The electronic search identified 1312 studies from databases and conference abstracts. Despite our thorough search, no additional records were identified through the manual reference search. This might be due to the comprehensive nature of the initial database search, which captured the relevant studies available at the time. Additionally, the field of interest might have a limited number of eligible studies, further reducing the likelihood of finding unpublished or unindexed records. After duplicate removal, 625 papers were screened. Among them, 607 papers were excluded as not English or Chinese language, not RCTs, preclinical papers, or different topics.

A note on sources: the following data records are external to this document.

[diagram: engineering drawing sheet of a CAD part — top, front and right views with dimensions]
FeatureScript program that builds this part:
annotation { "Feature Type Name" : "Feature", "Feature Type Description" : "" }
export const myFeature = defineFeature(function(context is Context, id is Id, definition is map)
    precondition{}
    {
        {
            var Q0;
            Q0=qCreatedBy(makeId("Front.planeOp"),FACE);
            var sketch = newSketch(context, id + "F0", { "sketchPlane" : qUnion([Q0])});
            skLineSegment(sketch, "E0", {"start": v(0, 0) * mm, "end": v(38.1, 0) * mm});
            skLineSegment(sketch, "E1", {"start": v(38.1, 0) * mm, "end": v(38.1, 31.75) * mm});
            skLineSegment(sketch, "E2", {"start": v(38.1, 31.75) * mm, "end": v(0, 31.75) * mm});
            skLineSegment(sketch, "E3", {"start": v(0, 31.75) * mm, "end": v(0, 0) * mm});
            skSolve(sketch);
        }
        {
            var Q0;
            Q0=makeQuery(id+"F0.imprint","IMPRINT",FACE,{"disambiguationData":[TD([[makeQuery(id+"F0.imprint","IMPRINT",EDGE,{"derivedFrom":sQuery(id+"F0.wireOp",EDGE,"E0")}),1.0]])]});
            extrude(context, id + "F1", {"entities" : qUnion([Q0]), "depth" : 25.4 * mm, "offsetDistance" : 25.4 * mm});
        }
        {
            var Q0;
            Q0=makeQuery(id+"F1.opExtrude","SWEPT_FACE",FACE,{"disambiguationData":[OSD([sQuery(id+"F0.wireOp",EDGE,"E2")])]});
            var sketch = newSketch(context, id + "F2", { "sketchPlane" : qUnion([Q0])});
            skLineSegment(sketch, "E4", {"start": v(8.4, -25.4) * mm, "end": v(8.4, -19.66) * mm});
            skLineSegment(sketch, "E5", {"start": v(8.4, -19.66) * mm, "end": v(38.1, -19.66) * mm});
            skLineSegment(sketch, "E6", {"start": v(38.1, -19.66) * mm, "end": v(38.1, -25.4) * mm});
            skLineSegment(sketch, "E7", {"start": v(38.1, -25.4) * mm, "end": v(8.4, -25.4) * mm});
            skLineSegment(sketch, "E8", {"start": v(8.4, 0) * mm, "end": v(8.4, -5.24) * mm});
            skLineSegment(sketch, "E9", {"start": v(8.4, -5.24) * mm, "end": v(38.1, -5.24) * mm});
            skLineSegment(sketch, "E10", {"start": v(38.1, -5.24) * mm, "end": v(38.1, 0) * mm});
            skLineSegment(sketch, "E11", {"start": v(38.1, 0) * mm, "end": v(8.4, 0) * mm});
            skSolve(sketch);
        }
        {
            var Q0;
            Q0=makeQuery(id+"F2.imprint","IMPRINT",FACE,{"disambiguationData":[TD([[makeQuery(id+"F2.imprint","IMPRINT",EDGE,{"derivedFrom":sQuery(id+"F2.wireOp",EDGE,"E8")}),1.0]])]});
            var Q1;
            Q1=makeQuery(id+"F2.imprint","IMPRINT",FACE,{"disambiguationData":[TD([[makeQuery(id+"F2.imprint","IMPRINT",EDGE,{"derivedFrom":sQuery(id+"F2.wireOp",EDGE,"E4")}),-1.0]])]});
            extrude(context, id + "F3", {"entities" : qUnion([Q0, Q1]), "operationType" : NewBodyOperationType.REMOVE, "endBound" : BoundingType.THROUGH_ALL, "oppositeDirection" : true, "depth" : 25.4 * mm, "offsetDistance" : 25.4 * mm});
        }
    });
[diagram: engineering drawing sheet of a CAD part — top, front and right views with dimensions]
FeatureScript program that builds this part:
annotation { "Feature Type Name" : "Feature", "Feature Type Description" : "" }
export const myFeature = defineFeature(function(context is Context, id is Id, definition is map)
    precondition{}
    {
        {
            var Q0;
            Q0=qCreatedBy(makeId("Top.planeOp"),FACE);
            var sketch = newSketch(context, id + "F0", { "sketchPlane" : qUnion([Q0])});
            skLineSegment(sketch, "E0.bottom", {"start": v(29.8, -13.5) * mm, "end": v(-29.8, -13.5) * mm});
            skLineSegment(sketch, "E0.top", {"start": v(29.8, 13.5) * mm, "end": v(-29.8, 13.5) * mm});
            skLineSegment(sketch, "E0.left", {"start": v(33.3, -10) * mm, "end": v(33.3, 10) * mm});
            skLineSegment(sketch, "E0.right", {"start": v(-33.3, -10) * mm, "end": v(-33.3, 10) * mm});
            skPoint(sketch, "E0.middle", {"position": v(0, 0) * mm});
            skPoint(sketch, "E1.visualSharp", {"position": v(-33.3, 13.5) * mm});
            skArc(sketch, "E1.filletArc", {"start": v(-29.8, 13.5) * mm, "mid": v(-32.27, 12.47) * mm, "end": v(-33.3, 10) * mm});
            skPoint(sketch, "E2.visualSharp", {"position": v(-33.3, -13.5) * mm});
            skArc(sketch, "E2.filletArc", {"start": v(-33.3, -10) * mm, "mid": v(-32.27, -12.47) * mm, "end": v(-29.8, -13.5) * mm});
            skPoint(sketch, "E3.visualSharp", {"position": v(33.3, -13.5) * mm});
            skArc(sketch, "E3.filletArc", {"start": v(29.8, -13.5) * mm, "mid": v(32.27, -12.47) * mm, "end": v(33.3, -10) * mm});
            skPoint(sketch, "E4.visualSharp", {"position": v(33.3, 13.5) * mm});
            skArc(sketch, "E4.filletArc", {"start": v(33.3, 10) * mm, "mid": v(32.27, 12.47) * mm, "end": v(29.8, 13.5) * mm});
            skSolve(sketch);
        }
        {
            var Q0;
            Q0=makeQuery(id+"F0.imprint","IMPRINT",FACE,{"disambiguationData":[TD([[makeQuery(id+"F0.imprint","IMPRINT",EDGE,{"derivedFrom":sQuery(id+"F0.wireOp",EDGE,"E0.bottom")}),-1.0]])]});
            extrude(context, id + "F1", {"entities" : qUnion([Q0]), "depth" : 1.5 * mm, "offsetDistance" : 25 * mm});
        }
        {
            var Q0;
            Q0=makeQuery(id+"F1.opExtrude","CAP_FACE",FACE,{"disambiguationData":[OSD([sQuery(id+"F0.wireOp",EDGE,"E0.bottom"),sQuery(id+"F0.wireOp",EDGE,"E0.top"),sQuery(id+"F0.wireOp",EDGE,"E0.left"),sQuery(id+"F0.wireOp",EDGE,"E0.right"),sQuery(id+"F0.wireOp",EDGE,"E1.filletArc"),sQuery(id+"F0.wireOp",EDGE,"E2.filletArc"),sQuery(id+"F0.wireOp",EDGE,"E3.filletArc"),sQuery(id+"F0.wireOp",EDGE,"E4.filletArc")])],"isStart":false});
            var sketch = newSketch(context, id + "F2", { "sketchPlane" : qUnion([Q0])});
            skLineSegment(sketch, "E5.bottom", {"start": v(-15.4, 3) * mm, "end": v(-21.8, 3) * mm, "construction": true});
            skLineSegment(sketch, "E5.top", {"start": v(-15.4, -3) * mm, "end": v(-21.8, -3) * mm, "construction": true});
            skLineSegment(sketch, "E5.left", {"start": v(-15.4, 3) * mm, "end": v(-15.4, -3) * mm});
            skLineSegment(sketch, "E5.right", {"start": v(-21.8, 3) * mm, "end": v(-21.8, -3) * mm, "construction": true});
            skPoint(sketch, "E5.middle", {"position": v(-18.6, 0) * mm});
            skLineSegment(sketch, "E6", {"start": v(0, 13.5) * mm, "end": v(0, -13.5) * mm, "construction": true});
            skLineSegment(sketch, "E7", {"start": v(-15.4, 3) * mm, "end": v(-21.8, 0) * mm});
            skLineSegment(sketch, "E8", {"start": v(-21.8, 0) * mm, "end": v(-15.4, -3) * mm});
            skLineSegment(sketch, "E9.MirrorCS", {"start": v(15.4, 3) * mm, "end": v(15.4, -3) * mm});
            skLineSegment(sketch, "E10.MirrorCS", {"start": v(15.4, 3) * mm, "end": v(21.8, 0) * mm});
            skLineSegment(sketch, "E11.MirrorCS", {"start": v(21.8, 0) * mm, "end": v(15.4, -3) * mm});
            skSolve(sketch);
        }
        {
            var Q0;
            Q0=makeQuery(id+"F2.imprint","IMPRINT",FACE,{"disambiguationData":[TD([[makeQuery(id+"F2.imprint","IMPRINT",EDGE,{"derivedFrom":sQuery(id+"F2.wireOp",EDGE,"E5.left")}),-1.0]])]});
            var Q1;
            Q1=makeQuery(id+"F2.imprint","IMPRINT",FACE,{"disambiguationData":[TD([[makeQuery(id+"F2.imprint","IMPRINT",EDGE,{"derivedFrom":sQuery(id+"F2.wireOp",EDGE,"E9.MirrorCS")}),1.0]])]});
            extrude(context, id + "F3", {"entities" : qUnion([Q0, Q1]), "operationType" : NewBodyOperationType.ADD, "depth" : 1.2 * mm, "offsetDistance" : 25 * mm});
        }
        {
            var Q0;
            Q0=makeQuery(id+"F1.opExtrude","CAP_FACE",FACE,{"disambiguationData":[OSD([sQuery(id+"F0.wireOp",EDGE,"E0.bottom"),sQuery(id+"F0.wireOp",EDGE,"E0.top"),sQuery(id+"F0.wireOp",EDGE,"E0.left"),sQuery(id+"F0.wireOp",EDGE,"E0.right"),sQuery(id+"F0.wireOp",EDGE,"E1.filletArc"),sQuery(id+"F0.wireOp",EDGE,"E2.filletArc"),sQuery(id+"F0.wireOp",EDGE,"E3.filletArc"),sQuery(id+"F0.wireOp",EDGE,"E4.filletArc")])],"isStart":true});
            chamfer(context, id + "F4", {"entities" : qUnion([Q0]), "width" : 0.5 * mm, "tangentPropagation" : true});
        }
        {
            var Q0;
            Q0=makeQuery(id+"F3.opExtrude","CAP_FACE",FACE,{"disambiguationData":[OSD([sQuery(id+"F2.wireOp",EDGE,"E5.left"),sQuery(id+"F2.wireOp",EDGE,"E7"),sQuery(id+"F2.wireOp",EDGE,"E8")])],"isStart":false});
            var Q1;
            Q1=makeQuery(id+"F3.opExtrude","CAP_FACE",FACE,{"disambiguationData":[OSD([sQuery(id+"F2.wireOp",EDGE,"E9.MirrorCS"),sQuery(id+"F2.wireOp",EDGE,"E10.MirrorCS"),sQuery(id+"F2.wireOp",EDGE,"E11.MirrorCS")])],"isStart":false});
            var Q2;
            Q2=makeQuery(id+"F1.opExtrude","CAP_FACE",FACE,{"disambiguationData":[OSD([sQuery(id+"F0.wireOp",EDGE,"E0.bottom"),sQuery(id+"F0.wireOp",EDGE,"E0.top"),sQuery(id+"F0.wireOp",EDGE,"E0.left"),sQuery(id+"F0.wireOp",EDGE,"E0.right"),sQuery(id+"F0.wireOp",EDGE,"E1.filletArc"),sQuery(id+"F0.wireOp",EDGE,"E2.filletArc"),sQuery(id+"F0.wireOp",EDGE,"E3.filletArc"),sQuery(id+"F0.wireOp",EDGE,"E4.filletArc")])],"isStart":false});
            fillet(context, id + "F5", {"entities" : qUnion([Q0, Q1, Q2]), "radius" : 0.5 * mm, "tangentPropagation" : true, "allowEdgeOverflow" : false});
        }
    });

At the end of the selection process, thirteen studies fulfilled the inclusion criteria and were included in the meta-analysis [14, 26,27,28,29,30,31,32,33,34,35,36,37]. The Preferred Reporting Items for Systematic reviews and Meta-Analyses (PRISMA) flow chart summarizing the process of selection is shown in Fig. 1.

Preferred Reporting Items for Systematic reviews and Meta-Analyses (PRISMA) flow chart of the selection process

The baseline characteristics of thirteen included RCTs are shown in Table 1. These studies are published between 1997 and 2023, and the total sample size is 938. Among the included RCTs, Ketorolac is administered at the dose of 15 mg [26, 27, 30], 20 mg [32], 30 mg [14, 27,28,29,30,31, 33,34,35,36,37]. The routes of administration include intravenous injection [14, 26, 27, 29, 33,34,35,36,37], intramuscular injection [28, 30], intraoperative local infiltration [31], and oral administration [32]. Its adjunctive drugs include bupivacaine [31], morphine [31], epinephrine [31], paracetamol [31] and pregabalin [31]. The timing of administration includes preoperative [29, 32, 36], postoperative [14, 26,27,28, 33, 34, 37], and intraoperative periods [31, 35].

Among the thirteen included RCTs, seven studies report pain scores at 0–6 h [14, 27, 29,30,31, 36, 37], eight studies report pain scores at 6–12 h [27, 29, 31, 36, 37], six studies report length of hospital stay [26, 27, 31,32,33,34], ten studies report postoperative morphine requirements [14, 26,27,28,29,30,31,32,33, 36], eight studies report nausea [28, 35,36,37], six studies report vomiting [29, 30, 32, 35,36,37], four studies report pruritus [28,29,30, 35], and three studies report constipation [28, 29, 32]. Jadad scores of the four included studies vary from 3 to 5, and all thirteen studies have high-quality based on the quality assessment.

Due to differences in race, administration methods, and timing of administration across the studies, the random-effect model was used for the analysis of postoperative pain scores. In this systematic review, all studies used the same scale for the primary outcome, such as the Visual Analog Scale (VAS) for pain, making the use of mean difference (MD) generally more intuitive and meaningful.

The results indicate that, compared to the control group, Ketorolac is associated with significantly lower postoperative pain scores within the first 0–6 h following lumbar spinal surgery. This is demonstrated by a mean difference (MD) of -1.42 on the pain scale, with a 95% confidence interval (CI) ranging from − 2.03 to − 0.80, indicating a statistically significant reduction in pain (P < 0.0001). The studies show moderate heterogeneity with an I2 value of 65% (P < 0.01, Fig. 2), suggesting some variability in the effect sizes across the included studies. The reduction of − 1.42 points on the VAS represents a notable improvement in pain relief. To provide context, the MCID for VAS pain scores is typically around 1.2 to 2.0 points. The observed reduction exceeds the lower end of this range, suggesting that the pain relief provided by Ketorolac is not only statistically significant but also clinically meaningful. However, it is important to note that there is moderate heterogeneity among the studies, with an I2 value of 65% (P < 0.01), indicating some variability in the effect sizes across the included studies.